In Intermezzo 1 – Implacable,  a vigorous moto perpetuo inhabits the upper register with gradually introduced bass pedal points unfolding a chromatic ground against the dissonant counterpoint above. This leads attacca into the second Intermezzo, marked Luminous in which hushed repeated notes and chromatic melodies  on the piano are accompanied by high string harmonics, brief wind melodies, and brass swells. Intermezzo 3 has a more aggressive cast, with determined piano attacks, overblown flutes, and acerbic string lines. The final movement is a passacaglia that begins delicately, with ornamented lines in the piano and sustained strings. The piano builds corruscating lines over the ground bass, successively joined by members of the wind family who play sustained passages. Arcing strings and brass chords crescendo before cutting off to allow the solo piano to return to music reminiscent of the reflective opening, which here leads to a hushed close. Tamara Stefanovich is a powerful performer with a commanding presence, full sound, and facility in fleet passages. She also plays, in places such as the close of the final movement, with considerable delicacy. The Piano Concerto is an impressive, formally inventive, addition to the genre. 

 

The title work concludes the CD. In his program note, Suckling expresses the desire  to “write twenty minutes of orchestral music that lives its life in a perpetual state of high energy.” He achieves this goal, creating an imaginatively scored and formally intricate work.
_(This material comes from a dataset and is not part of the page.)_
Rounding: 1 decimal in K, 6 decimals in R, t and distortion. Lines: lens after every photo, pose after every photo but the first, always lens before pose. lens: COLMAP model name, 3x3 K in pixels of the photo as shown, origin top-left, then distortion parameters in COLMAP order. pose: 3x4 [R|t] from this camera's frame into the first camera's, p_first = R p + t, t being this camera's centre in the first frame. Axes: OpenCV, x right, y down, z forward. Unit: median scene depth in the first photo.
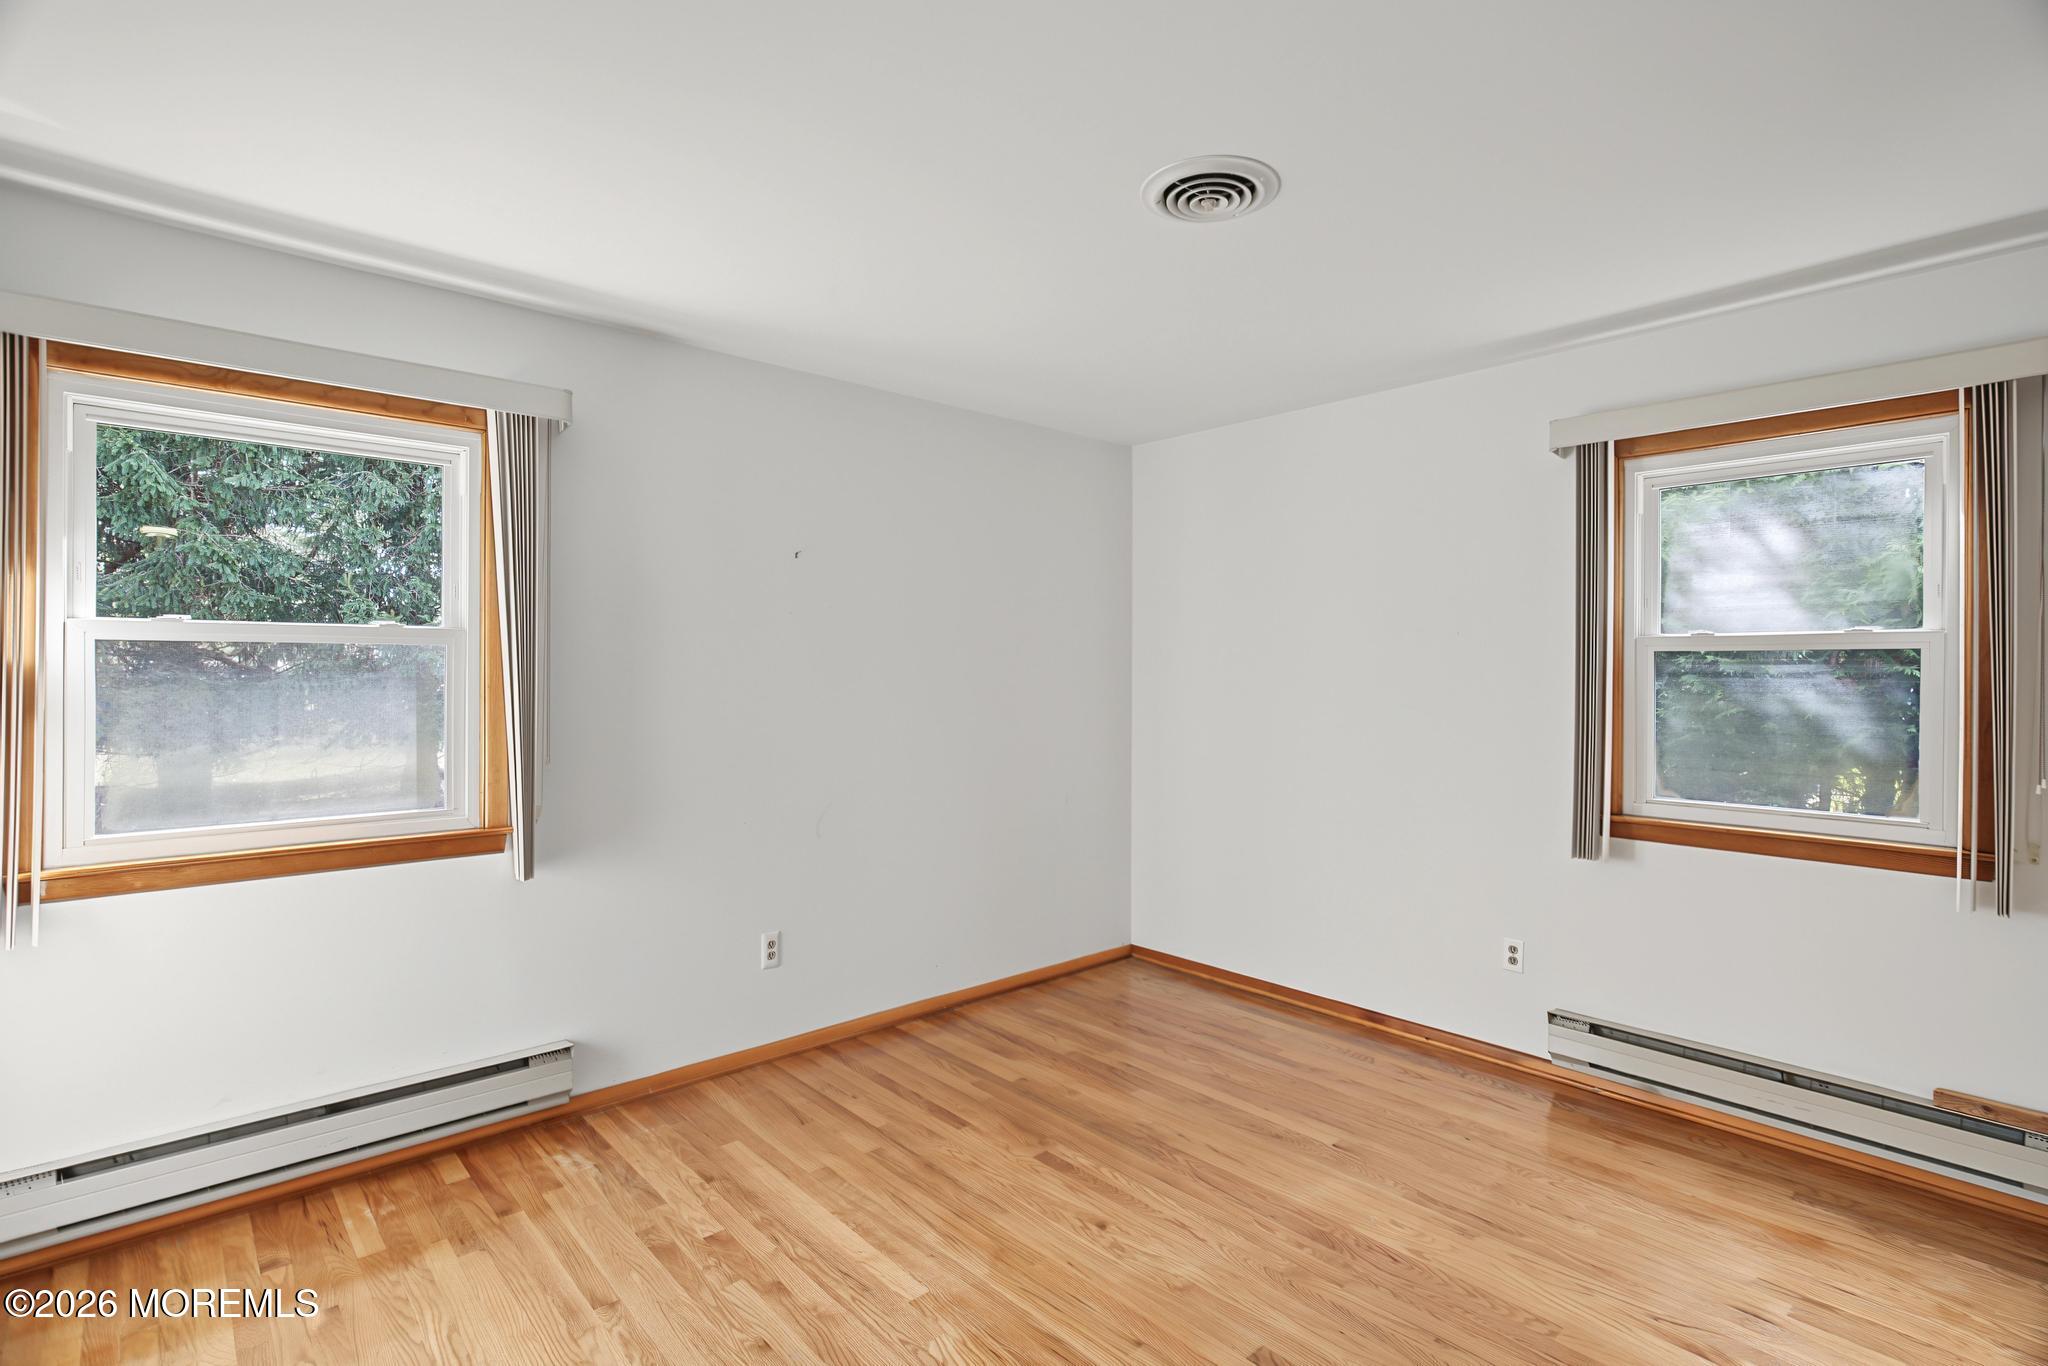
lens RADIAL K [[972.0, 0, 1040.6], [0, 972.0, 684.2], [0, 0, 1]] dist [0.010192, -0.000300]
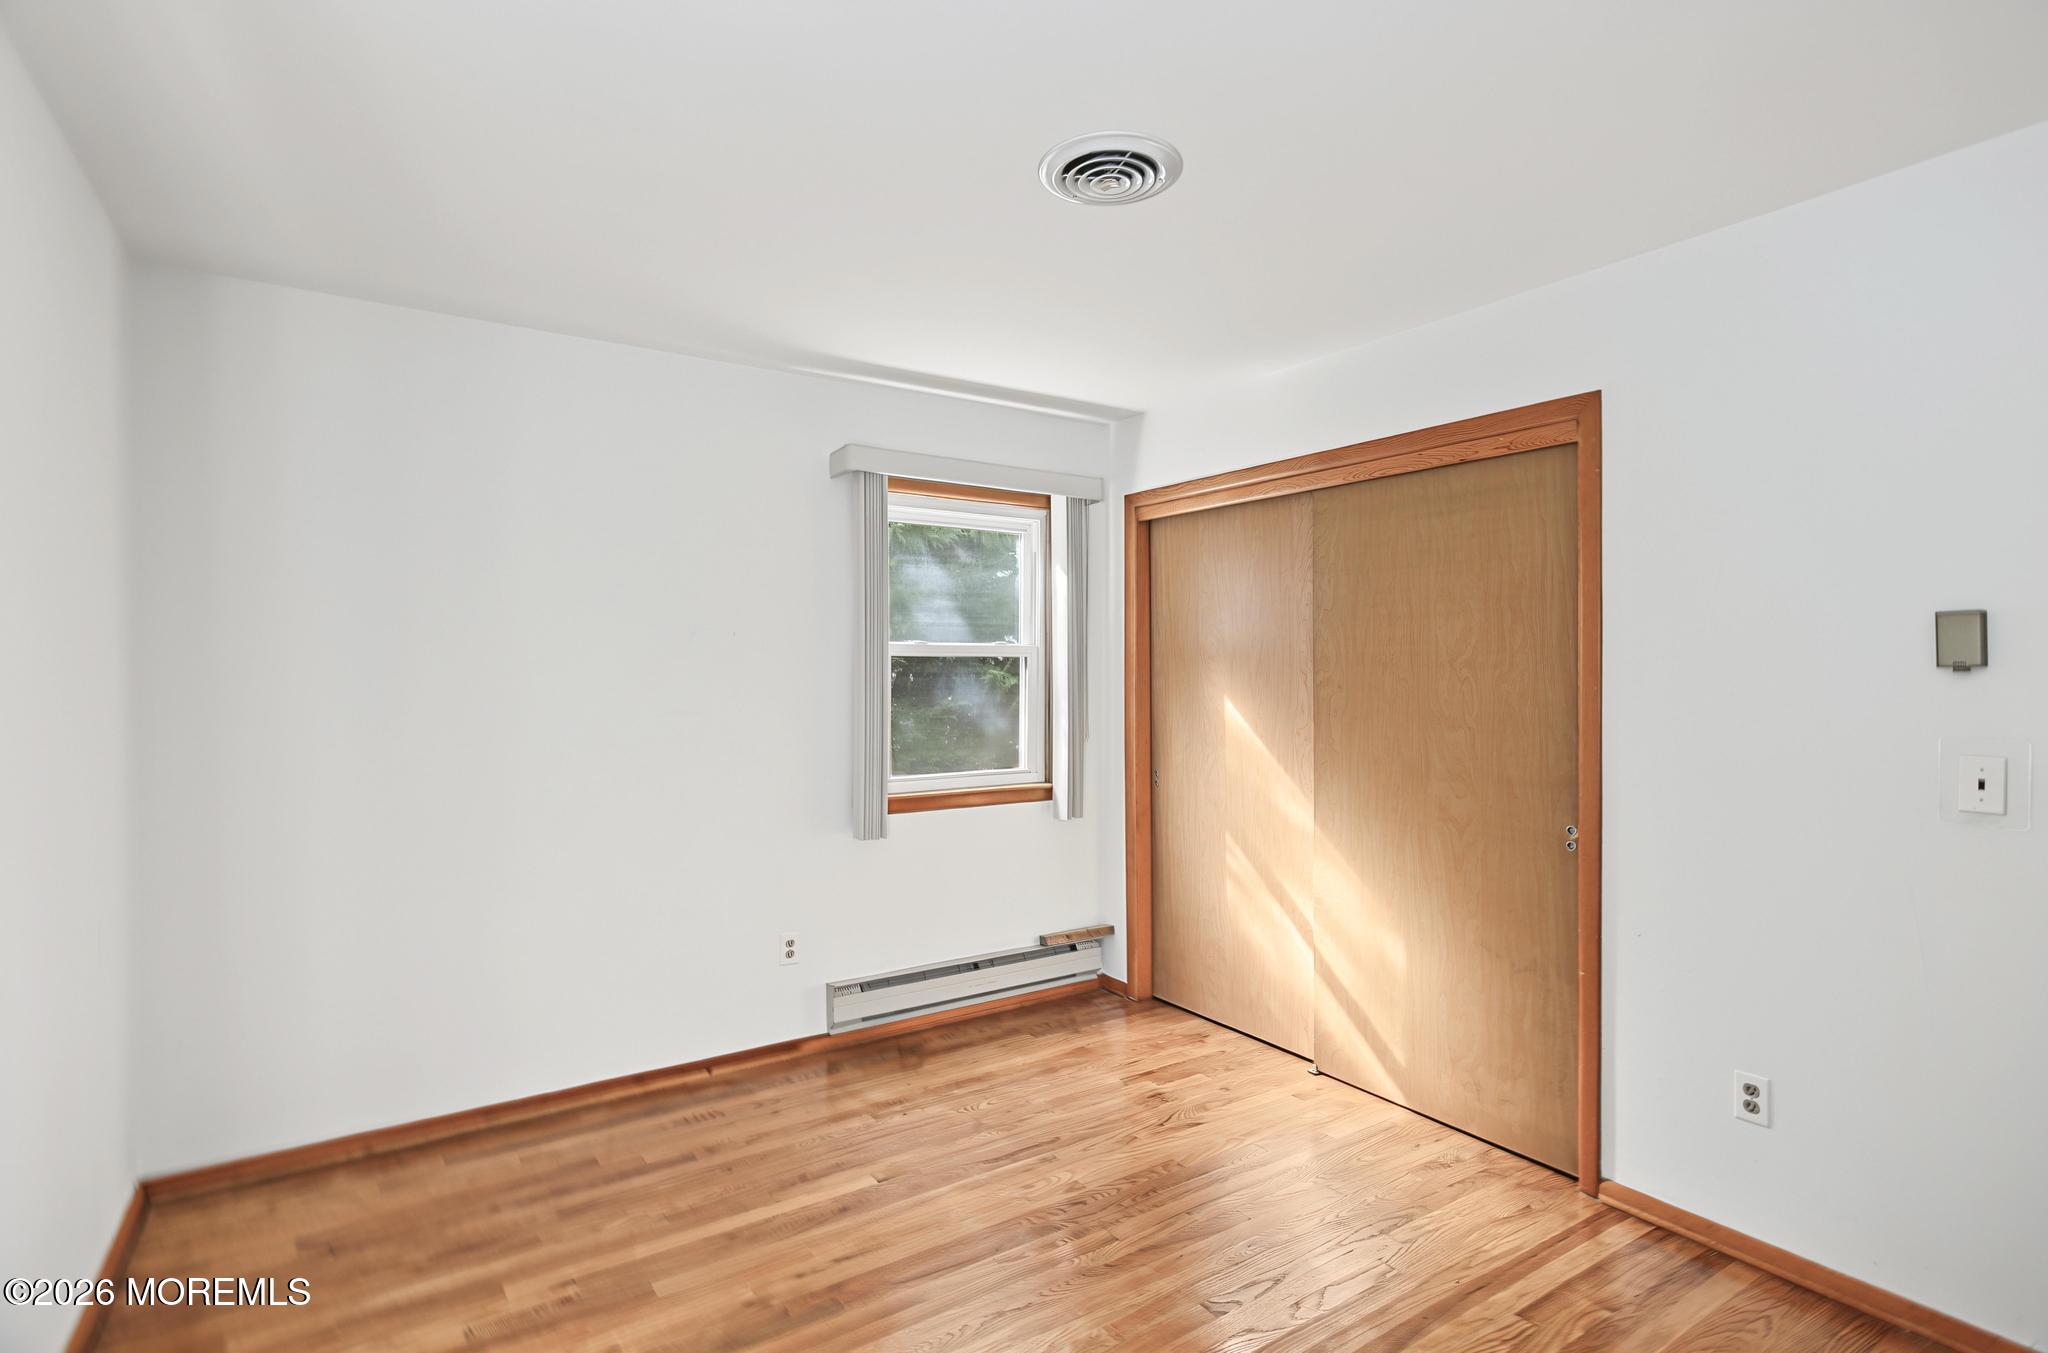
lens RADIAL K [[980.8, 0, 1045.7], [0, 980.8, 693.4], [0, 0, 1]] dist [-0.022687, 0.000433]
pose [[0.129662, -0.020726, 0.991342, -0.573425], [0.002973, 0.999785, 0.020514, -0.012523], [-0.991554, 0.000287, 0.129696, 0.697652]]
It begins with attacks from percussion and disjunct pitch cells and glissandos from strings and winds. These gradually accrete into a short ostinato in which bass octaves are followed by gear shifting gestures that alternate between sections of the orchestra. This ends with an accelerating, thunderous climax of hammering bass octaves and fortissimo polytonal tutti chords. It is succeeded by a quieter, but no less vivid, section for altissimo flutes and sustained strings. A sudden breakthrough of loud brass chords, exuberant drumming, and oscillating strings propels the piece forward only to be cut off in favor of solo timpani repetitions. 

 

The second movement begins attacca, with flute filigrees returning, set against brass swells this time, with a horn melody that begins to reestablish a sense of tonality. The brass moves from chorale to coloristic overtone chords. Microtonal adjustments added by instruments joining create a bevy of shimmer. Suckling maintains this spectral aura, tweaking it with overtones added and subtracted. In the midst, a lyrical theme appears first in lower brass and then oboe. We move gradually from microtones to a blurring into the micropolyphonic spectrum, with glissandos, clusters, and sustained notes competing for the field. This builds into an intense cluster chord that is echoed by a just major triad and then a harmonic laden overtone passage. Polychords in a reverberant echo, stacked verticals, and slashing melody are succeeded by an echo of the beginning of the first movement’s percussion attacks, which closes the piece. 

 

Martin Suckling has an unerring sense of pacing and is an abundantly talented orchestrator. This Departing Landscape establishes him as a distinctive voice. One hopes his second portrait CD isn’t long in coming.